Git development
 help / color / mirror / Atom feed
From: "Michael Montalbo via GitGitGadget" <gitgitgadget@gmail.com>
To: git@vger.kernel.org
Cc: Michael Montalbo <mmontalbo@gmail.com>
Subject: [PATCH v2 0/4] [RFC] diff: add diff.<driver>.process for external hunk providers
Date: Mon, 25 May 2026 18:29:54 +0000	[thread overview]
Message-ID: <pull.2120.v2.git.1779733799.gitgitgadget@gmail.com> (raw)
In-Reply-To: <pull.2120.git.1779415884.gitgitgadget@gmail.com>

This series adds diff.<driver>.process, a long-running subprocess protocol
that lets external tools provide hunks into git's diff and blame pipelines.

diff.<driver>.process opens the door to integrating content-aware logic that
don't exist inside git: structural diff tools, format-aware analyzers, and
other tools that understand the semantics of the content being tracked.
Where diff.<driver>.command replaces the diff pipeline entirely,
diff.<driver>.process feeds hunks into it, so all downstream features (word
diff, function context, color-moved, stat, blame) work normally.

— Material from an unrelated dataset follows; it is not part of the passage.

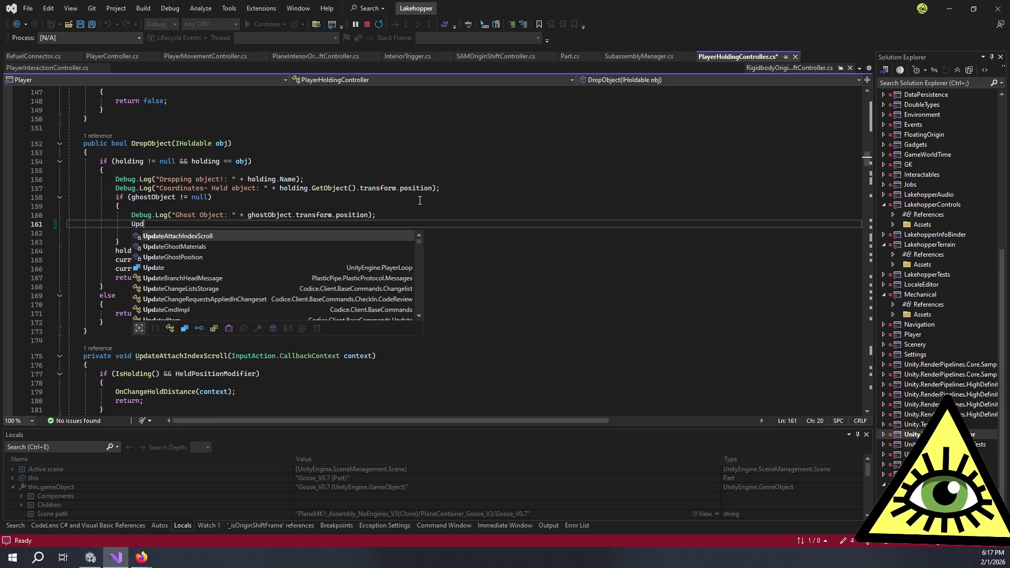
{"action": "type", "text": "ateGhos"}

The protocol follows filter.<driver>.process: pkt-line over stdin/stdout,
capability negotiation, one tool invocation per git command. The tool
receives file pairs and returns hunk descriptors that git feeds into the
standard xdiff pipeline.

Zero hunks with status=success means the tool considers the files
equivalent. git diff shows no output for the file, and git blame skips the
commit, attributing lines to earlier commits.

On error or tool crash, git falls back silently to the builtin diff
algorithm. The feature is opt-in via diff.<driver>.process and
.gitattributes; unconfigured files are unaffected.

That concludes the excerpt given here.